Hey @TobyRoseman I am facing similar issue also, will try to give simple code:

import torch
from torchvision.models import mobilenet_v2
from torchvision.transforms import functional as F
import coremltools as ct

class MyClassifier(torch.nn.Module):
    def __init__(self):
        super(MyClassifier, self).__init__()
        self.model = mobilenet_v2()
        self.model.classifier[1] = torch.nn.Linear(
            in_features=1280, out_features=3, bias=True
        )

    def forward(self, image: torch.Tensor, bbox: torch.Tensor) -> torch.Tensor:
        image = F.crop(image, bbox[1], bbox[0], bbox[3], bbox[2])
        image = torch.nn.functional.interpolate(image, size=(256, 512))
        return self.model(image)

torch_model = MyClassifier()
torch_model.eval()
sample_image = torch.rand(1,3,1080,1920)
sample_bbox = torch.Tensor([100,100,200,200]).to("cpu", torch.int)
traced_model = torch.jit.trace(torch_model, [sample_image, sample_bbox])

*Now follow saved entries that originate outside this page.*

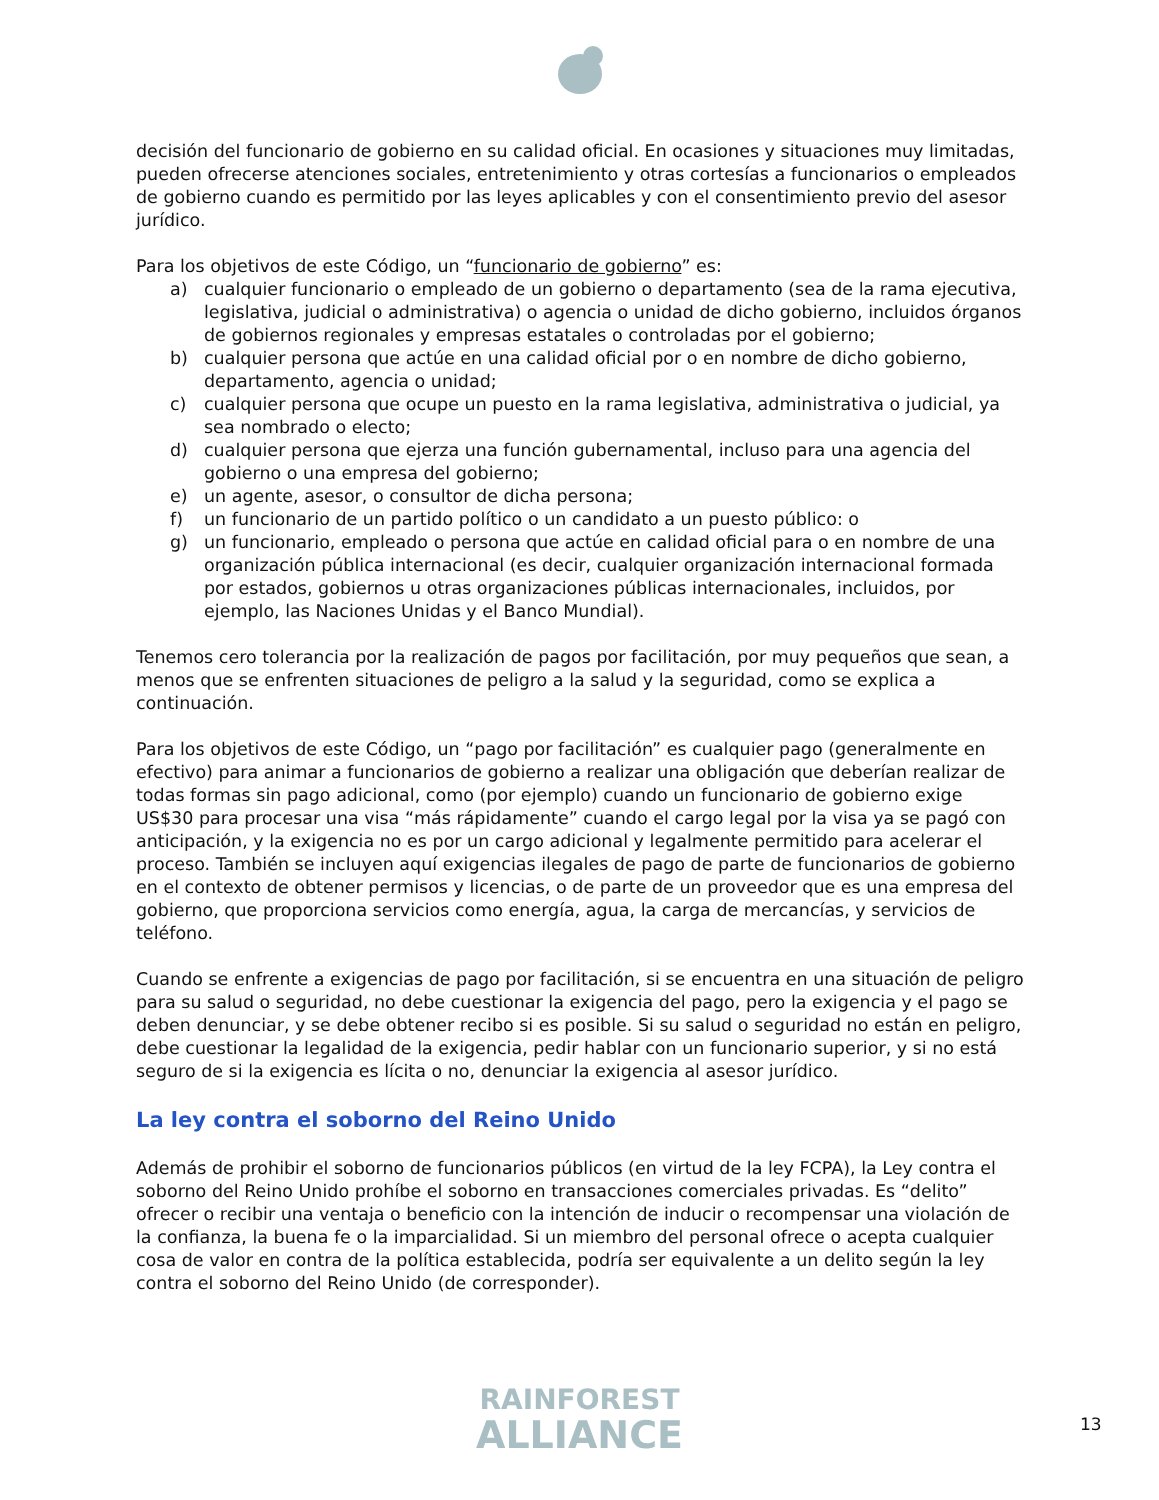decisión del funcionario de gobierno en su calidad oficial. En ocasiones y situaciones muy limitadas, pueden ofrecerse atenciones sociales, entretenimiento y otras cortesías a funcionarios o empleados de gobierno cuando es permitido por las leyes aplicables y con el consentimiento previo del asesor jurídico.
Para los objetivos de este Código, un “funcionario de gobierno” es:
a) cualquier funcionario o empleado de un gobierno o departamento (sea de la rama ejecutiva, legislativa, judicial o administrativa) o agencia o unidad de dicho gobierno, incluidos órganos de gobiernos regionales y empresas estatales o controladas por el gobierno;
b) cualquier persona que actúe en una calidad oficial por o en nombre de dicho gobierno, departamento, agencia o unidad;
c) cualquier persona que ocupe un puesto en la rama legislativa, administrativa o judicial, ya sea nombrado o electo;
d) cualquier persona que ejerza una función gubernamental, incluso para una agencia del gobierno o una empresa del gobierno;
e) un agente, asesor, o consultor de dicha persona;
f) un funcionario de un partido político o un candidato a un puesto público: o
g) un funcionario, empleado o persona que actúe en calidad oficial para o en nombre de una organización pública internacional (es decir, cualquier organización internacional formada por estados, gobiernos u otras organizaciones públicas internacionales, incluidos, por ejemplo, las Naciones Unidas y el Banco Mundial).
Tenemos cero tolerancia por la realización de pagos por facilitación, por muy pequeños que sean, a menos que se enfrenten situaciones de peligro a la salud y la seguridad, como se explica a continuación.
Para los objetivos de este Código, un “pago por facilitación” es cualquier pago (generalmente en efectivo) para animar a funcionarios de gobierno a realizar una obligación que deberían realizar de todas formas sin pago adicional, como (por ejemplo) cuando un funcionario de gobierno exige US$30 para procesar una visa “más rápidamente” cuando el cargo legal por la visa ya se pagó con anticipación, y la exigencia no es por un cargo adicional y legalmente permitido para acelerar el proceso. También se incluyen aquí exigencias ilegales de pago de parte de funcionarios de gobierno en el contexto de obtener permisos y licencias, o de parte de un proveedor que es una empresa del gobierno, que proporciona servicios como energía, agua, la carga de mercancías, y servicios de teléfono.
Cuando se enfrente a exigencias de pago por facilitación, si se encuentra en una situación de peligro para su salud o seguridad, no debe cuestionar la exigencia del pago, pero la exigencia y el pago se deben denunciar, y se debe obtener recibo si es posible. Si su salud o seguridad no están en peligro, debe cuestionar la legalidad de la exigencia, pedir hablar con un funcionario superior, y si no está seguro de si la exigencia es lícita o no, denunciar la exigencia al asesor jurídico.
La ley contra el soborno del Reino Unido
Además de prohibir el soborno de funcionarios públicos (en virtud de la ley FCPA), la Ley contra el soborno del Reino Unido prohíbe el soborno en transacciones comerciales privadas. Es “delito” ofrecer o recibir una ventaja o beneficio con la intención de inducir o recompensar una violación de la confianza, la buena fe o la imparcialidad. Si un miembro del personal ofrece o acepta cualquier cosa de valor en contra de la política establecida, podría ser equivalente a un delito según la ley contra el soborno del Reino Unido (de corresponder).
RAINFOREST
ALLIANCE
13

coreml_model = ct.convert(
        traced_model,
        source="pytorch",
        inputs=[ct.ImageType(name="image", shape=sample_image.shape), 
                     ct.TensorType(name="bbox", shape=sample_bbox.shape)],
    )

Hope this will help 🙏

TobyRoseman commented 2 months ago

@ophiryaniv-ts - thanks for the concise code. I can reproduce a similar issue using your code.